- JOB -
Reproduce all of the material, swapping every "SSC archive" for "SSC repository" and changing nothing else.

- Records from a data collection -
Content starts

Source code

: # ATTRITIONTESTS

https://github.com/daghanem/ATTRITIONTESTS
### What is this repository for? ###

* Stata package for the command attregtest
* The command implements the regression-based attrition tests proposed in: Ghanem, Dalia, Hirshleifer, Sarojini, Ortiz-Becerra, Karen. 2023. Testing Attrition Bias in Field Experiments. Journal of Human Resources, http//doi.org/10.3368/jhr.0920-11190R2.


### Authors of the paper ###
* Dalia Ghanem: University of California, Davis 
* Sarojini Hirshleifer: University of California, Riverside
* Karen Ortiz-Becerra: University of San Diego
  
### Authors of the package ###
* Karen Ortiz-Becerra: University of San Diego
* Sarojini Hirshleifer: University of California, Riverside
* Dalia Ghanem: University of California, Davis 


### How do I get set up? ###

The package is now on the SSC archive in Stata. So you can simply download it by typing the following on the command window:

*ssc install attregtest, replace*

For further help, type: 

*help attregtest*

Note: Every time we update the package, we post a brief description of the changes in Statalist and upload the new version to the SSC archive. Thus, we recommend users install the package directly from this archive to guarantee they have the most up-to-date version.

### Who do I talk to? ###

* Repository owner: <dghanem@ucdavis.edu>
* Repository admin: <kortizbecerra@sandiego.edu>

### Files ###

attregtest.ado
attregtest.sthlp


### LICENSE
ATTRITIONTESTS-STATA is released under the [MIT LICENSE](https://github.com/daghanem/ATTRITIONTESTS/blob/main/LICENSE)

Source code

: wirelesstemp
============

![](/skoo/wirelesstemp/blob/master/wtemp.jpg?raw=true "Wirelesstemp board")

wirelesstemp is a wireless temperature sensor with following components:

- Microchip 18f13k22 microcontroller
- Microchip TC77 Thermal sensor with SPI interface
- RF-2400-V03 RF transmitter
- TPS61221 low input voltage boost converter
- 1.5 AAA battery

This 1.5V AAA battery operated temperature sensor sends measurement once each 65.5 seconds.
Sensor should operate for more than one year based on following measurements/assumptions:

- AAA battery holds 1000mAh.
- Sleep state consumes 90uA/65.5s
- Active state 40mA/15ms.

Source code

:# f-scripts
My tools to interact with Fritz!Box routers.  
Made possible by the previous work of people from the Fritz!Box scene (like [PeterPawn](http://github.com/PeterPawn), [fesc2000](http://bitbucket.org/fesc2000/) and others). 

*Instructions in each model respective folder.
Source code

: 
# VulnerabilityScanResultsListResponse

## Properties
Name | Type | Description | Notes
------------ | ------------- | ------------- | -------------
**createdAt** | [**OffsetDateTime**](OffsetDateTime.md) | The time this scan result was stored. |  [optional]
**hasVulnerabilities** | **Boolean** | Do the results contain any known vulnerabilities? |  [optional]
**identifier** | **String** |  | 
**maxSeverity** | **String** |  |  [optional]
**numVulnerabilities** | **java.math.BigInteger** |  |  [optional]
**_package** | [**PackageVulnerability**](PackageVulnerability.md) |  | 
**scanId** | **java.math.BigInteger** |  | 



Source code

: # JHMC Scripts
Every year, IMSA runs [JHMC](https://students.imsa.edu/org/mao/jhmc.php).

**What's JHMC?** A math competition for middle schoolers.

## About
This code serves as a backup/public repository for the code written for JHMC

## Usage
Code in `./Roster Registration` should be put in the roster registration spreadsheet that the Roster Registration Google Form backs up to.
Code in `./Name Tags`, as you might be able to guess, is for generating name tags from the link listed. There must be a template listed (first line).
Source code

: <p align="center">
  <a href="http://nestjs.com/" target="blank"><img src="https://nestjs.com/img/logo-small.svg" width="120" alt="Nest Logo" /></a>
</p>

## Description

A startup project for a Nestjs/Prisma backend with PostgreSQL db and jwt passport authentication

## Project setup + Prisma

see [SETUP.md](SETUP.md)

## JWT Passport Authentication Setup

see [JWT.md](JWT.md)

Content ends

- ANSWER SECTION -
Source code

: # ATTRITIONTESTS

https://github.com/daghanem/ATTRITIONTESTS
### What is this repository for? ###

* Stata package for the command attregtest
* The command implements the regression-based attrition tests proposed in: Ghanem, Dalia, Hirshleifer, Sarojini, Ortiz-Becerra, Karen. 2023. Testing Attrition Bias in Field Experiments. Journal of Human Resources, http//doi.org/10.3368/jhr.0920-11190R2.


### Authors of the paper ###
* Dalia Ghanem: University of California, Davis 
* Sarojini Hirshleifer: University of California, Riverside
* Karen Ortiz-Becerra: University of San Diego
  
### Authors of the package ###
* Karen Ortiz-Becerra: University of San Diego
* Sarojini Hirshleifer: University of California, Riverside
* Dalia Ghanem: University of California, Davis 


### How do I get set up? ###

The package is now on the SSC repository in Stata. So you can simply download it by typing the following on the command window:

*ssc install attregtest, replace*

For further help, type: 

*help attregtest*

Note: Every time we update the package, we post a brief description of the changes in Statalist and upload the new version to the SSC repository. Thus, we recommend users install the package directly from this archive to guarantee they have the most up-to-date version.

### Who do I talk to? ###

* Repository owner: <dghanem@ucdavis.edu>
* Repository admin: <kortizbecerra@sandiego.edu>

### Files ###

attregtest.ado
attregtest.sthlp


### LICENSE
ATTRITIONTESTS-STATA is released under the [MIT LICENSE](https://github.com/daghanem/ATTRITIONTESTS/blob/main/LICENSE)

Source code

: wirelesstemp
============

![](/skoo/wirelesstemp/blob/master/wtemp.jpg?raw=true "Wirelesstemp board")

wirelesstemp is a wireless temperature sensor with following components:

- Microchip 18f13k22 microcontroller
- Microchip TC77 Thermal sensor with SPI interface
- RF-2400-V03 RF transmitter
- TPS61221 low input voltage boost converter
- 1.5 AAA battery

This 1.5V AAA battery operated temperature sensor sends measurement once each 65.5 seconds.
Sensor should operate for more than one year based on following measurements/assumptions:

- AAA battery holds 1000mAh.
- Sleep state consumes 90uA/65.5s
- Active state 40mA/15ms.

Source code

:# f-scripts
My tools to interact with Fritz!Box routers.  
Made possible by the previous work of people from the Fritz!Box scene (like [PeterPawn](http://github.com/PeterPawn), [fesc2000](http://bitbucket.org/fesc2000/) and others). 

*Instructions in each model respective folder.
Source code

: 
# VulnerabilityScanResultsListResponse

## Properties
Name | Type | Description | Notes
------------ | ------------- | ------------- | -------------
**createdAt** | [**OffsetDateTime**](OffsetDateTime.md) | The time this scan result was stored. |  [optional]
**hasVulnerabilities** | **Boolean** | Do the results contain any known vulnerabilities? |  [optional]
**identifier** | **String** |  | 
**maxSeverity** | **String** |  |  [optional]
**numVulnerabilities** | **java.math.BigInteger** |  |  [optional]
**_package** | [**PackageVulnerability**](PackageVulnerability.md) |  | 
**scanId** | **java.math.BigInteger** |  | 



Source code

: # JHMC Scripts
Every year, IMSA runs [JHMC](https://students.imsa.edu/org/mao/jhmc.php).

**What's JHMC?** A math competition for middle schoolers.

## About
This code serves as a backup/public repository for the code written for JHMC

## Usage
Code in `./Roster Registration` should be put in the roster registration spreadsheet that the Roster Registration Google Form backs up to.
Code in `./Name Tags`, as you might be able to guess, is for generating name tags from the link listed. There must be a template listed (first line).
Source code

: <p align="center">
  <a href="http://nestjs.com/" target="blank"><img src="https://nestjs.com/img/logo-small.svg" width="120" alt="Nest Logo" /></a>
</p>

## Description

A startup project for a Nestjs/Prisma backend with PostgreSQL db and jwt passport authentication

## Project setup + Prisma

see [SETUP.md](SETUP.md)

## JWT Passport Authentication Setup

see [JWT.md](JWT.md)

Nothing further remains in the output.